OCP provides metadata for their training and validation data. Will the test dataset also include similar metadata? Also, will the relaxed structures in traj file be released as test dataset?
OCP metadata:
OCP provides metadata for their training and validation data. Will the test dataset also include similar metadata? Also, will the relaxed structures in traj file be released as test dataset?
OCP metadata:
The metadata is all encompassing - it contains information on all dataset splits, not just train/val. If you notice something not there let me know.

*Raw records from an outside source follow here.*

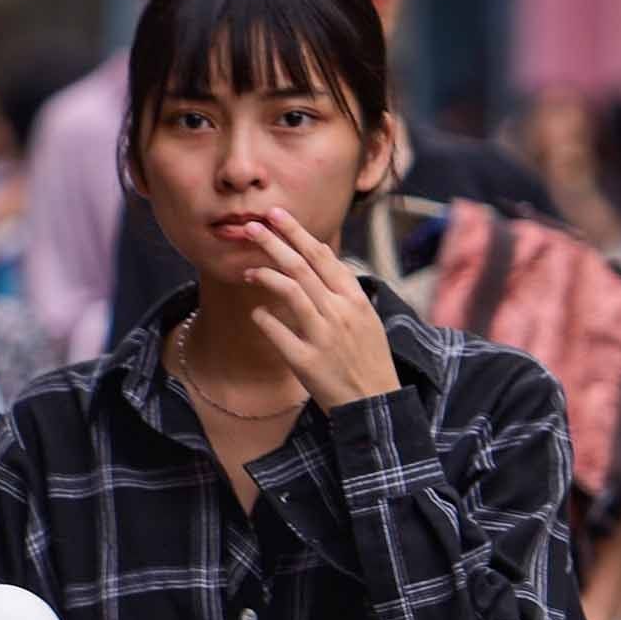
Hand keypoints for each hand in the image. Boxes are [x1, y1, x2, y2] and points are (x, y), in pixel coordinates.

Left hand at [235, 205, 399, 411]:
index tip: (275, 215)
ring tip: (246, 271)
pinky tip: (257, 314)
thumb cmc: (368, 360)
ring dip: (264, 275)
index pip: (322, 255)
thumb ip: (343, 292)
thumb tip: (320, 263)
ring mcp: (323, 336)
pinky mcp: (306, 361)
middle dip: (273, 242)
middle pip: (301, 266)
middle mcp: (340, 312)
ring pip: (290, 292)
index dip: (296, 232)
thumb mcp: (366, 319)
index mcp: (355, 299)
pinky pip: (277, 332)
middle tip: (250, 226)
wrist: (374, 404)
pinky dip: (263, 318)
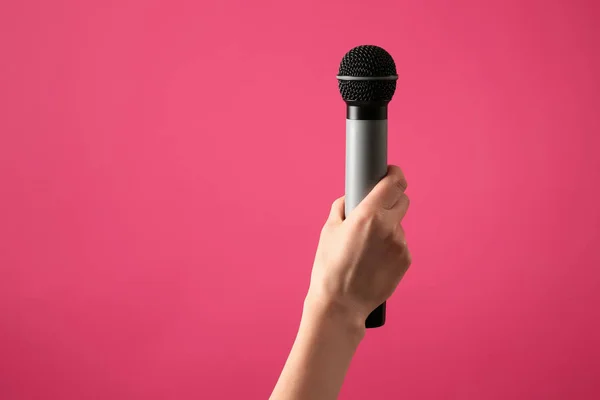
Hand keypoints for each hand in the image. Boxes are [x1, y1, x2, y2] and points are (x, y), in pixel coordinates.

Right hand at [306, 165, 411, 325]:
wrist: (341, 304)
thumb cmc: (329, 267)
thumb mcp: (329, 230)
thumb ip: (343, 207)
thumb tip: (353, 196)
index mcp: (369, 215)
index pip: (394, 183)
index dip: (395, 174)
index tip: (392, 172)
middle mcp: (389, 227)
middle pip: (402, 200)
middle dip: (391, 199)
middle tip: (376, 208)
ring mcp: (400, 245)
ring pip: (399, 224)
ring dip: (388, 227)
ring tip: (367, 246)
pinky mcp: (405, 260)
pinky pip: (399, 244)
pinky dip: (390, 246)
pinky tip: (373, 259)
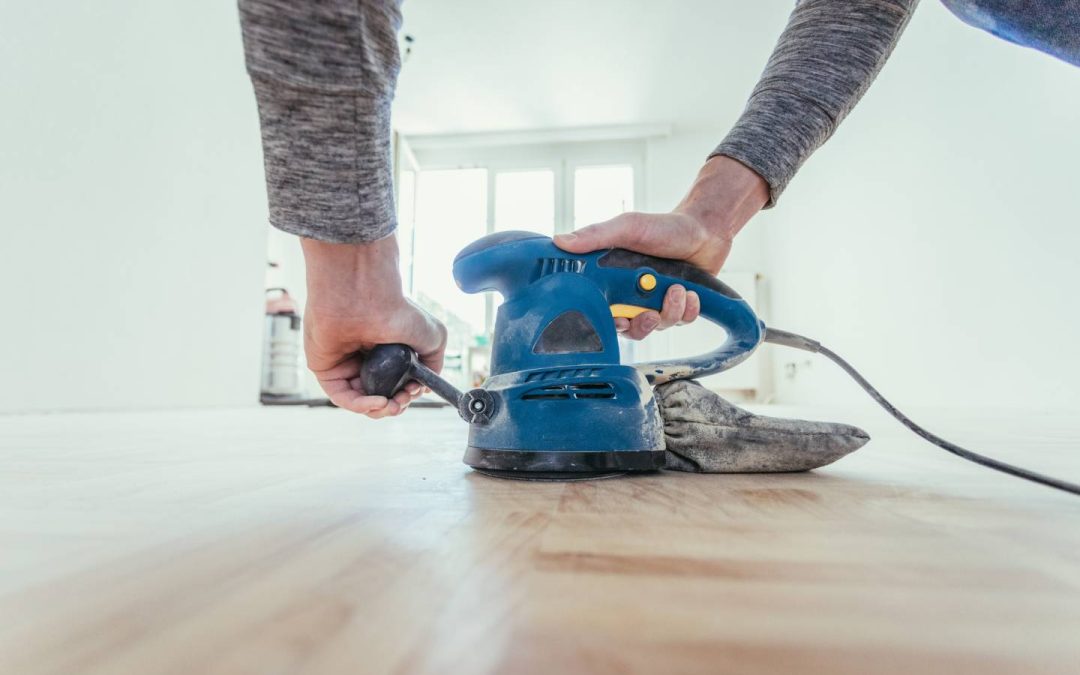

Trajectories will not be released for the test dataset as it contains the target properties (energy/forces) which we are purposefully not releasing to ensure no data leakage for evaluations.
Got it. So, for the final evaluation, we’ll be working with the relaxed structures in the form of an LMDB file.
I have another question. Will LLM-based models be evaluated separately? The announcement mentioned that they “may be” categorized differently.
If you’re referring to the ML relaxed structures, yes they’ll be in LMDB format. For the inputs we’ll release those in LMDB and ASE format.
Regarding LLMs - we’re hoping to evaluate all submissions together. However, given LLMs are very new and it’s unclear the scope of how people may tackle this approach, we put that disclaimer in case approaches may be viewed as not fair when compared to traditional approaches and we need to group it in it’s own category.